Three Democrats are challenging the District 3 Pittsburgh Council incumbent in the upcoming primary election. Jeffrey Koch, Justin Phillips, and Gavin Robb all want the seat held by current Councilman Bruce Kraus. WDUQ has created profiles of the candidates, listed here in alphabetical order of last name.
Jeffrey Koch is a supervisor in the city’s Public Works Department and a former city Councilman for District 3. Koch served in that role for 18 months after a 2006 special election, but lost to Kraus the following year.
Koch says he’d like to see through some of the measures he began on City Council. He says the incumbent is intentionally contrary to the mayor, which has resulted in a deficiency of city services reaching his district.
“Last year, the City of Pittsburgh spent $5.6 million citywide to pave streets. Unfortunately, District 3 only received $200,000 of that,” says Koch. “That’s less than 5% of the total paving capital budget that went to our district, and our communities are showing it. I want to bring those services back to our community.”
In addition, Koch accuses Kraus of breaking the city’s Campaign Finance law by accepting more money than is allowed from campaign donors.
Incumbent Councilman Bruce Kraus says he’s not worried about a lack of support from the mayor’s office. Kraus says he’ll be reelected if his constituents think he’s been doing a good job in his office.

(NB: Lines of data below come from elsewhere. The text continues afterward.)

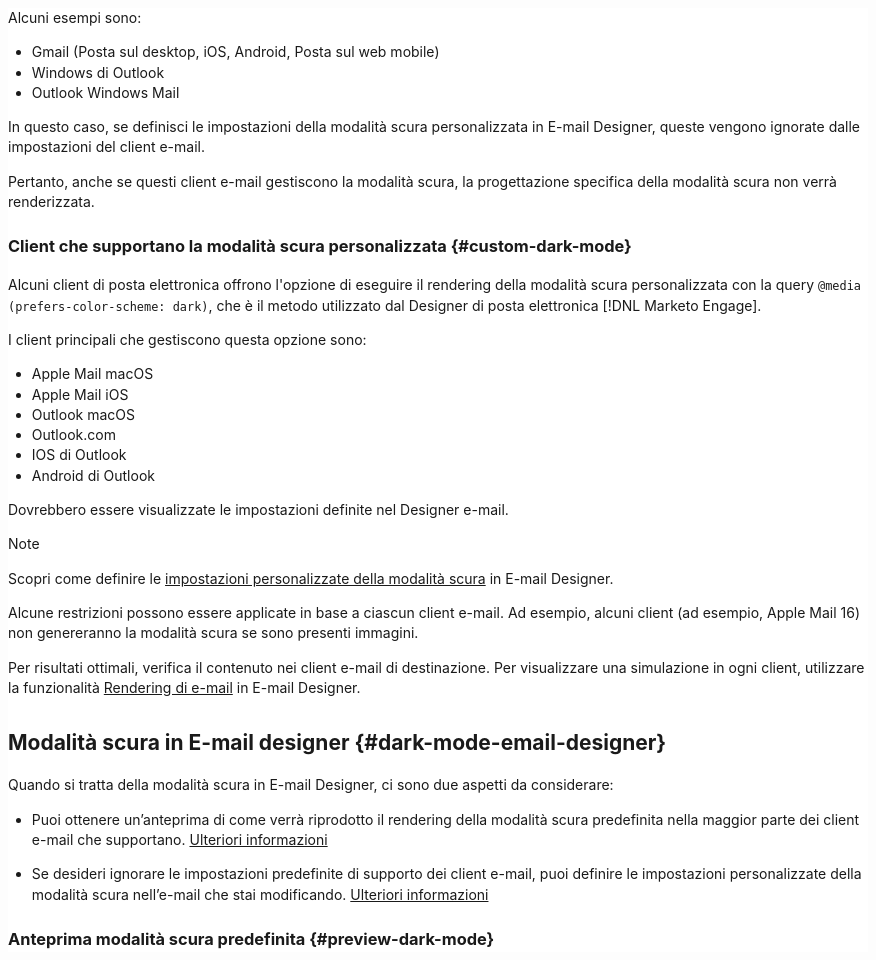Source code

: Alcuni esempi sono:

* Gmail (Posta sul desktop, iOS, Android, Posta sul web mobile)
* Windows di Outlook
* Outlook Windows Mail

In questo caso, se definisci le impostazioni della modalità scura personalizzata in E-mail Designer, queste vengono ignorate dalle impostazioni del client e-mail.

Pertanto, anche se questi client e-mail gestiscono la modalità scura, la progettazione specifica della modalità scura non verrà renderizzata.

### Client che supportano la modalità scura personalizzata {#custom-dark-mode}

Alcuni client di posta elettronica offrono l&#39;opzione di eseguire il rendering della modalità scura personalizzata con la query `@media (prefers-color-scheme: dark)`, che è il metodo utilizzato dal Designer di posta elettronica [!DNL Marketo Engage].

I client principali che gestiscono questa opzione sono:

* Apple Mail macOS
* Apple Mail iOS
* Outlook macOS
* Outlook.com
* IOS di Outlook
* Android di Outlook

Dovrebbero essere visualizzate le impostazioni definite nel Designer e-mail.

>[!NOTE]
>
>Scopri come definire le [impostazioni personalizzate della modalità scura](#define-custom-dark-mode) in E-mail Designer.

Alcune restrizioni possono essere applicate in base a ciascun client e-mail. Ad esempio, alcuni client (ad esempio, Apple Mail 16) non genereranno la modalità scura se sono presenti immagini.

Per risultati ottimali, verifica il contenuto nei client e-mail di destinazione. Per visualizzare una simulazione in ogni client, utilizzare la funzionalità [Rendering di e-mail](/help/marketo/product-docs/email-marketing/email-designer/test-email-rendering.md) in E-mail Designer.

## Modalità scura in E-mail designer {#dark-mode-email-designer}

Quando si tratta della modalità scura in E-mail Designer, ci sono due aspetti da considerare:

* Puoi ottenere un’anteprima di come verrà riprodotto il rendering della modalità scura predefinita nella maggior parte dei client e-mail che supportano. [Ulteriori informazioni](#preview-dark-mode)

* Se desideri ignorare le impostazioni predefinite di supporto dei client e-mail, puoi definire le impostazioni personalizzate della modalità scura nell’e-mail che stai modificando. [Ulteriori informazioni](#define-custom-dark-mode)

### Anteprima modalità scura predefinita {#preview-dark-mode}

Kraus says some of the measures he’s implemented to that end include installing a satellite office in Arlington, renovating the East Carson Street library, and cleaning up abandoned properties in Beltzhoover. He says he’s also been the voice of his constituents on citywide matters, such as voting on a plan to lease the city’s parking assets.
“We labored over that issue for months. We held numerous public hearings [and] public meetings in the neighborhoods and in the Council Chamber, and that opinion never changed,” says Kraus. “And so when that piece of legislation came before me, I voted what my constituents wanted me to vote, and that was to say ‘no’ on that parking lease.”
Kraus says he welcomes an open, Democratic election with several challengers.
Jason Phillips is the manager of a South Side glass studio and a member of the Allegheny County Democratic Committee. He says he’s concerned about the direction of District 3 over the past six years, under Councilmen Koch and Kraus. Phillips says the current Councilman has burnt bridges to the mayor’s office.
“He has been a constant thorn in the side of the mayor,” says Phillips. “On the flipside to that, though, we have another candidate in the race [Koch] who, people consider him to be a mayoral rubber stamp. I feel that I’m the candidate that’s best positioned to be in the middle of those two extremes.”
Phillips says he supports the idea of a “Neighborhood Improvement District,” but he’d like a more detailed plan. The NID would pool money of business owners on the South Side to supplement city services in the area. The idea was a part of Kraus’s “Responsible Hospitality Initiative.”
Gavin Robb is a municipal attorney and President of the South Side Chamber of Commerce. He says he’s concerned about the leadership of District 3.
Robb says his experience as a lawyer familiarized him with many of the skills necessary for City Council, both in terms of technical legislative ability and capacity as a “mediator” between Council and the mayor.
Robb says he also supports the idea of a Neighborhood Improvement District, which he says Kraus has not followed through with.
“The neighborhood itself is pushing forward with this,” says Robb. “It’s not something he has emphasized during election time, of course, because no-one likes to run on the idea that, ‘Hey, elect me and you people in this district are going to get assessed X amount of additional dollars a year.”
Robb says Kraus’s consistent opposition to the mayor is getting in the way of District 3’s interests, especially in terms of receiving city services.
No Republicans have entered the primary election for District 3, so it is likely that whichever candidate wins the Democratic primary will take the election.